---------- PAGE EXTRACT

# november 14 2011



## gators06 (Nov 5, 2011)

small an slow nite for 2 hr until i hit this [/ATTACH] 25 1/2 inches 10lbs


----------



## fishn4fun (May 11, 2008)

Now that's a doormat congrats


----------



## bamafan611 (Mar 1, 2010)

Gator nice fish. You should have joined the gigging contest on the Gulf Coast Fishing Connection site. Check it out in the gigging section. You would have 1st place with that fish and some very nice prizes. Congrats
Mon. night was slow and saw alot on small fish when you could get out of the wind. I had 3 over 20 inches and a mixed bag. Will post a pic later.


----------



## gators06 (Nov 5, 2011)

i will have to check that out didnt know aout it


----------



## MillerTime (Jul 6, 2011)

--------------------
---------- DATA SHOWN

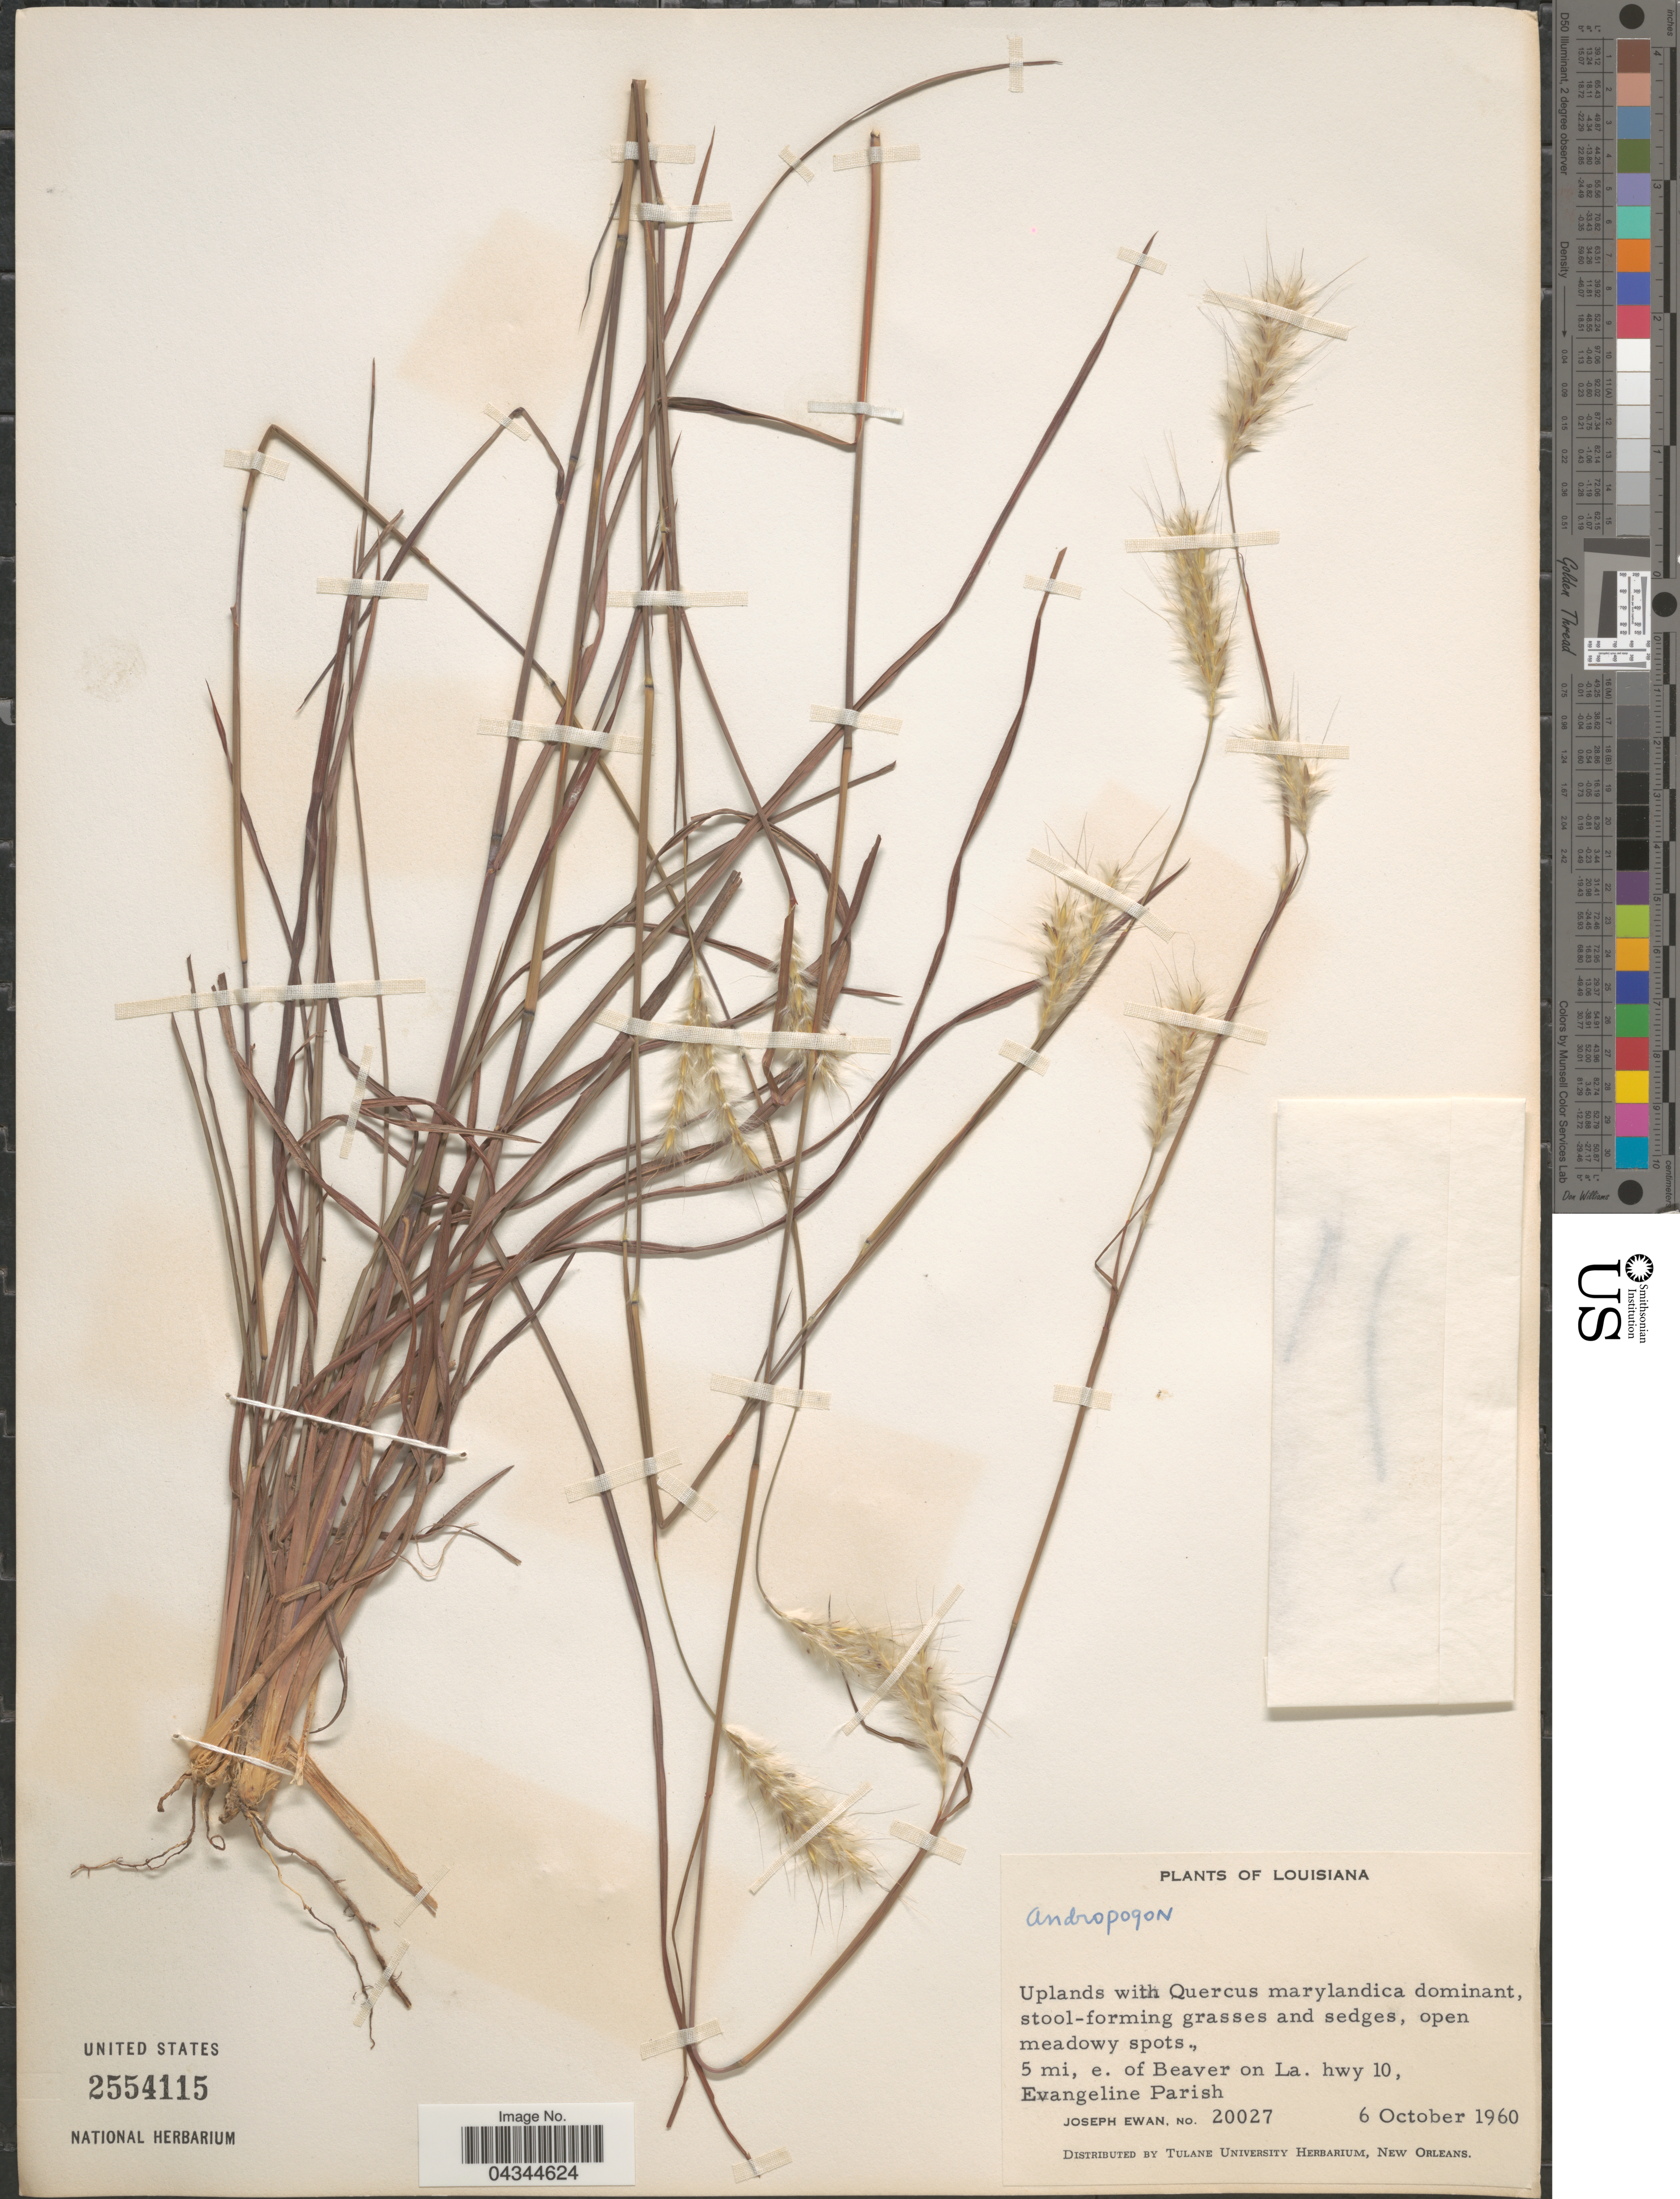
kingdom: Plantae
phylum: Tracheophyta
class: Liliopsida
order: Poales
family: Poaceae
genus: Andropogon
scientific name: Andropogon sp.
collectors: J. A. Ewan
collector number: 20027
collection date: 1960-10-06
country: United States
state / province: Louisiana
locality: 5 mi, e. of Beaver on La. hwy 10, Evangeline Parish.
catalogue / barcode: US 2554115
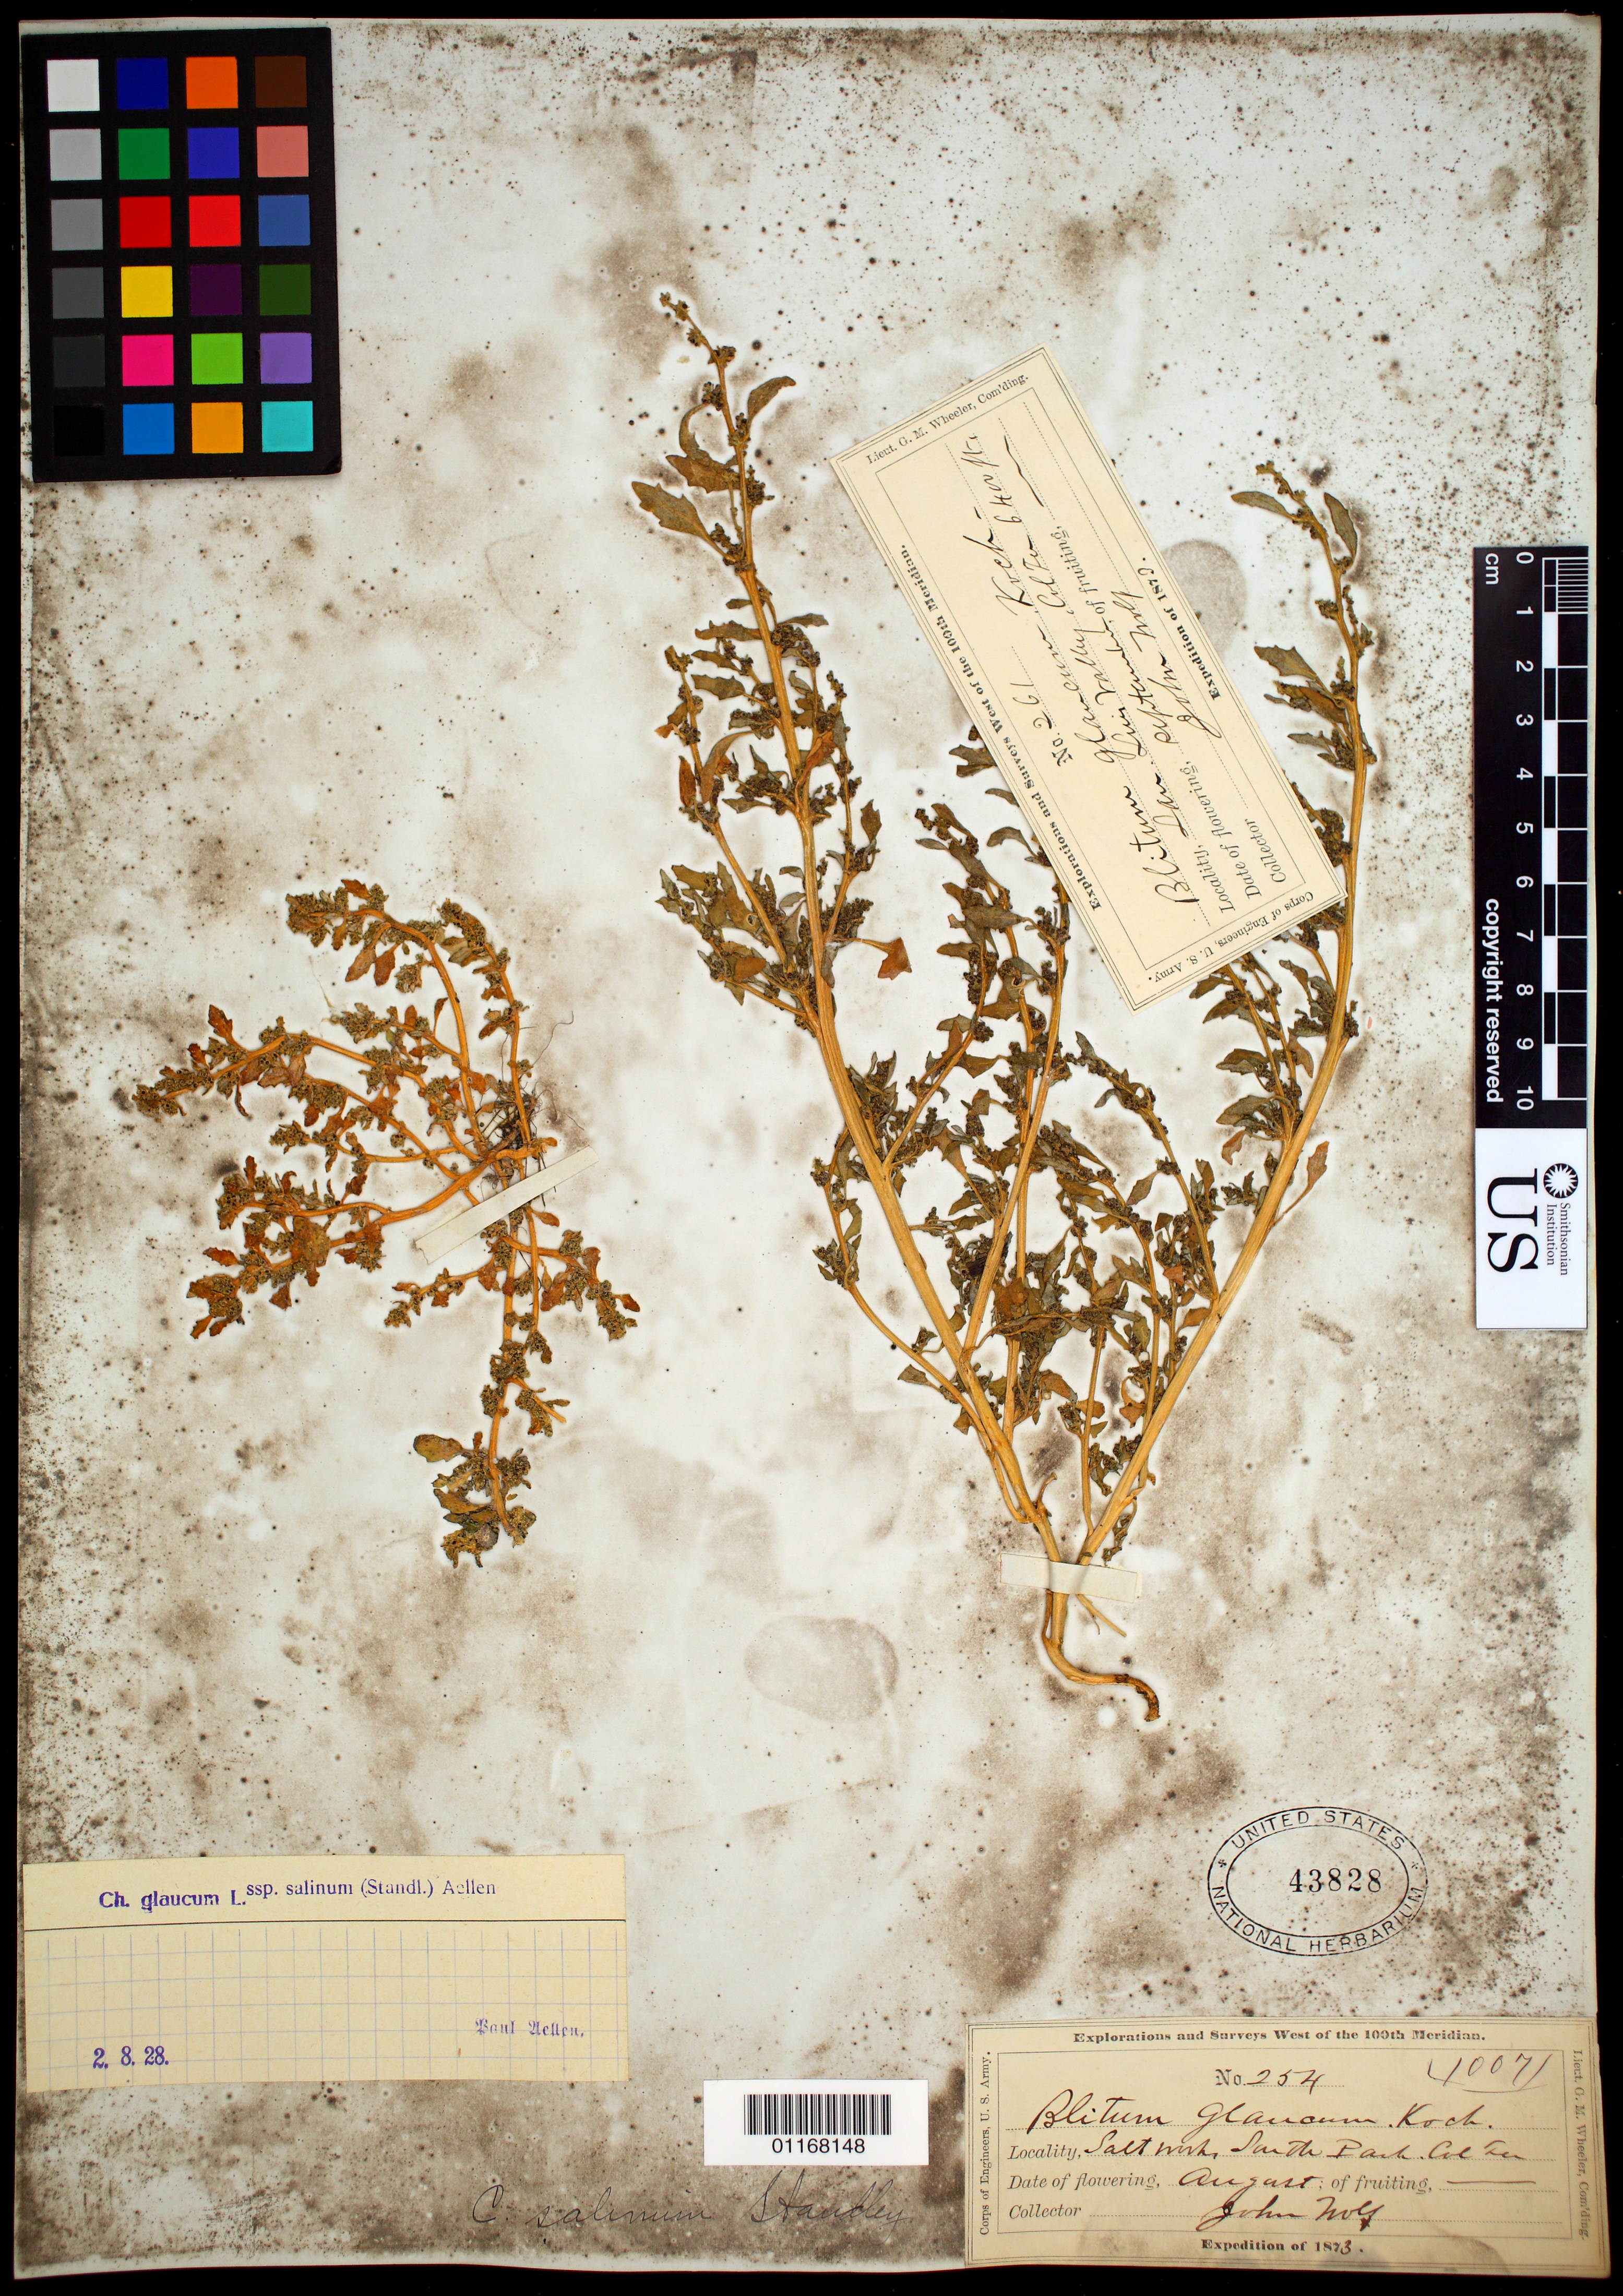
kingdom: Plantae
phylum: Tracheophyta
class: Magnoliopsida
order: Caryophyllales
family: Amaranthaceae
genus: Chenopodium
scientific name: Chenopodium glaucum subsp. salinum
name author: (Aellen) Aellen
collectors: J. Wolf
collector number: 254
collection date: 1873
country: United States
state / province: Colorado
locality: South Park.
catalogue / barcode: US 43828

--------------------

> _GIVEN TASK 1_
Answer these questions about the fishing thread:
(a) How long and how heavy was the fish gators06 caught?
(b) Where does bamafan611 say to find the gigging contest?
(c) How many fish over 20 inches did bamafan611 have on Monday night?
> _GIVEN TASK 2_
Carry on the fishing thread from its last line, writing the next part.

> _FINAL RESULT 1_
(a) 25 1/2 inches and 10 lbs.
(b) In the gigging section of the Gulf Coast Fishing Connection site.
(c) 3.

> _FINAL RESULT 2_
Nice fish, need to try this sometime it looks like a lot of fun.


----------



## Night Wing (May 16, 2011)

Yowser! :thumbsup:


----------



## overkill (Sep 9, 2010)

Very Nice Fish! 

You would be out front in the contest - big time.


----------



## Lance Powers (Aug 12, 2011)

That is a good flatty!!!!!!:thumbup:


----------



## Fish-n-Fur (Apr 2, 2009)

Gator - nice fish, and good head shot! :thumbsup:


----------



## gators06 (Nov 5, 2011)

hahaha


----------



## Flatswalker (Oct 31, 2011)

Nice Fish !!!!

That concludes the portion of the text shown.